The hand that touched her on the shoulder was gentle, like she had always imagined the hand of her mother would be -- her real mother, not Lisa, who had raised her almost begrudgingly after Jonathan Stone Crow had not returned from his weekly trip to the pharmacy for the Sunday paper and a packet of chewing gum, but the one she had never known save in her idle fancies and daydreams.
She looked up, tears brimming in her eyes, and found herself looking at the most intoxicating woman she had ever known. Her hair was a red as deep as fire, and her eyes were bewitchingly calm as the open sea. The woman smiled, and Rachael found herself wanting nothing more than to be held by this woman, to be comforted by her, and to be told that everything was going to be all right. At the edge of her vision, Rachael could see that Minos had risen reverently to his feet, while bailiffs all around the great hall had bowed their heads or fallen to their knees.
"Everything's going to be all right now, Rachael," the woman said. "I knew you would find your way here when the time was right."
"My lady," Minos said. "It is has been ages since the First Among the Fallen has come to my court. You honor us with your presence here."
"My daughter is here," the woman said. "I had to come for her."
"Your daughter?" Minos' tone was hushed and awed, and wonder rippled through the guards and all the souls gathered in the room. "This is indeed a great honor to our court. Not only the Adversary, but her dear child as well." The kindly old judge looked at Rachael, and his eyes crinkled with tears. "It's been fifteen years," he said at last, and though he had found his voice, it came with only the greatest effort. "I can still remember the day your mother had you at the hospital. You couldn't have weighed more than seven pounds."
"Six pounds, four ounces, actually," the woman said, and she cradled Rachael in her arms. "My breasts ached for weeks afterward, for want of you, but they wouldn't let me have you. But now you're here, and we can be together at last. Things will finally begin to happen as they should."
Rachael looked around, bewildered. It was too much, too fast, and she couldn't even begin to make sense of it.
"Come with me to my office," her mother said. "It's down on the ninth floor.

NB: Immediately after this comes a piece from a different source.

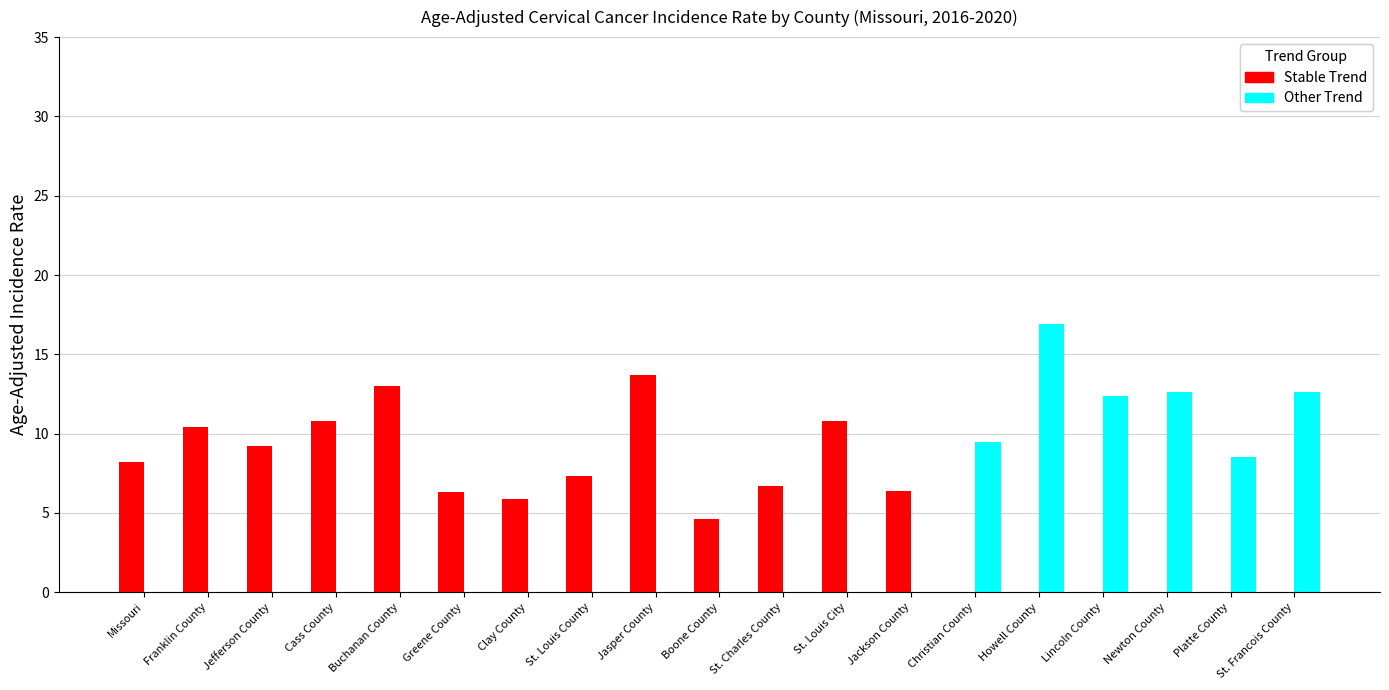

Are the bars grouped side by side (vs. stacked)?

Yes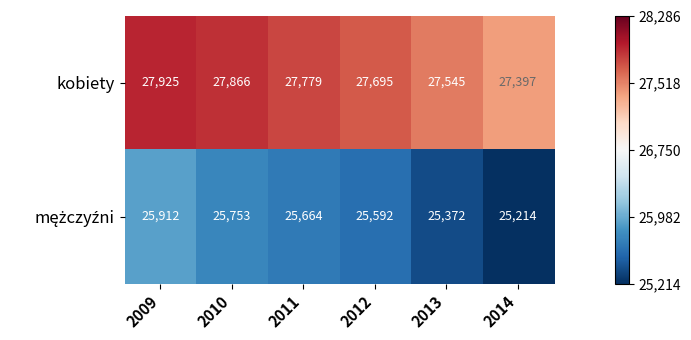

What is the sum of the kobiety values at 2014 and 2011?

55176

You two" -- and here she indicated Nekros7 and Nate -- "can wait right here. We'll send for you when you're needed."
And with that, the woman opened a door in the air, and ushered Rachael through. Only when they had disappeared did Nate dare to speak.

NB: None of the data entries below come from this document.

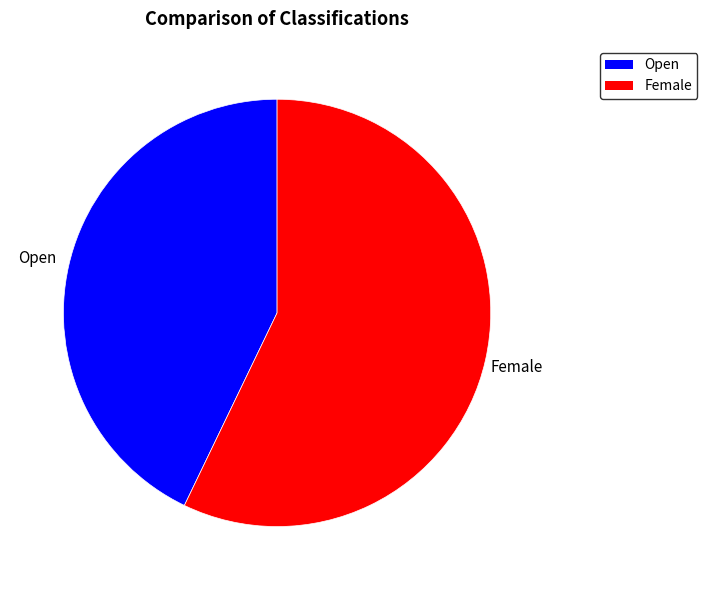

Between Female and Open, which is larger?

Female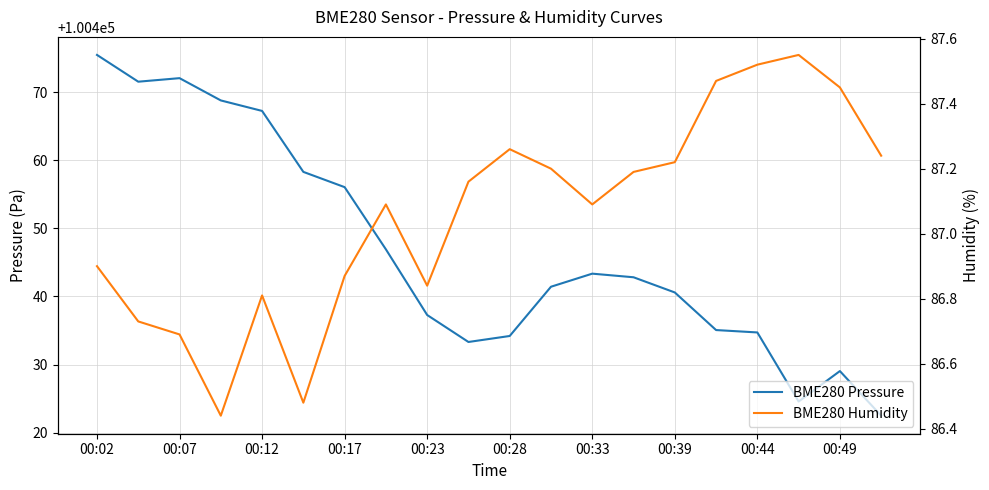

How many values in the BME280 Pressure series exceed 100442?

10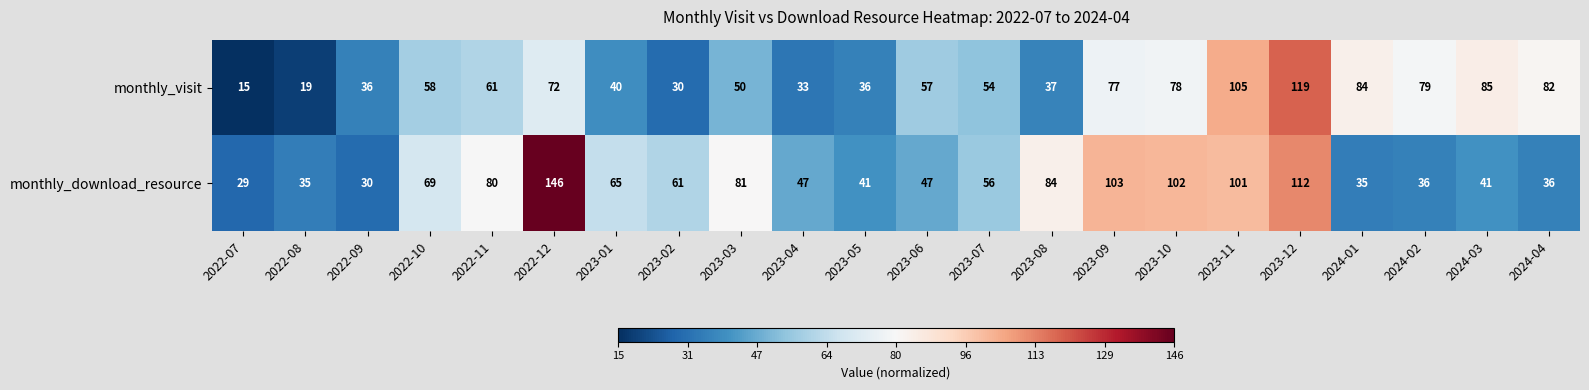

List the series in order of their peak value, highest first.

monthly_download_resource, monthly_visit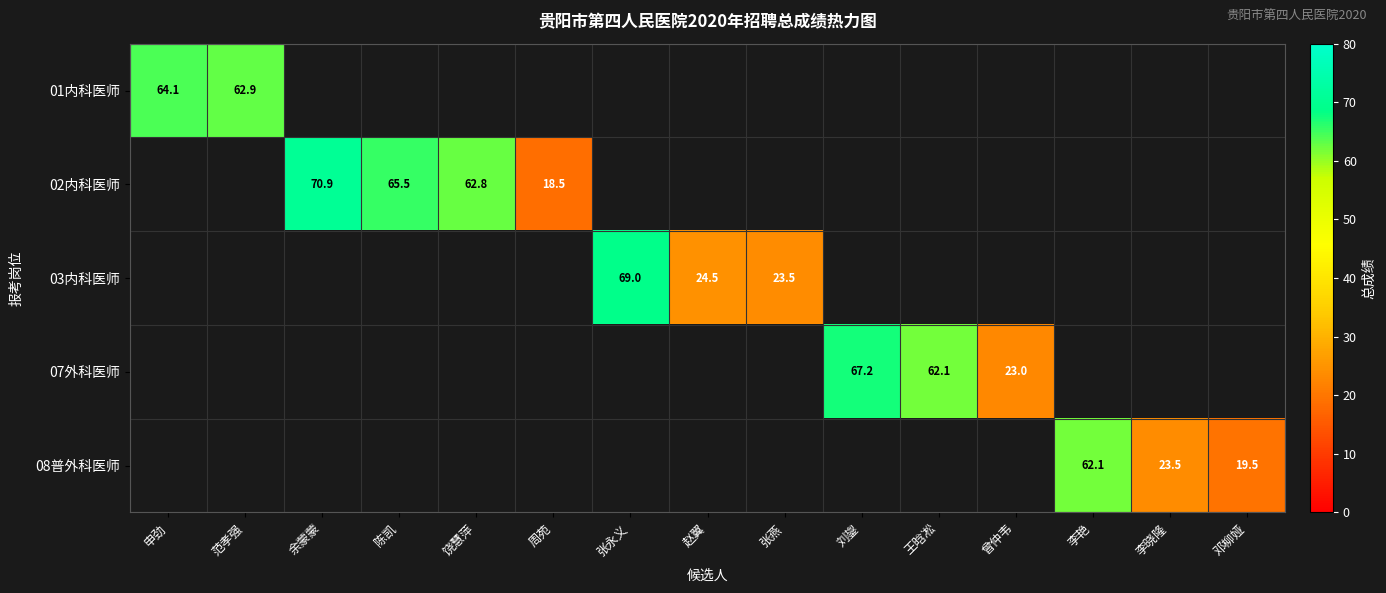

True or false: 03内科医师 has a value of 30.9 at 张燕.

False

"What an extraordinary woman," he said. "But imagine the idea of us just standing here until she returns, as though she has any authority. Who does she think she is?" He stood still for a moment, and sweat began to bead on his forehead. "I say, Nekros7, can you move from that spot at all?"
"Is that the most challenging task you can think of?" Nekros7 asked, and for a long moment, he did nothing. Then at last he said, "No, I can't."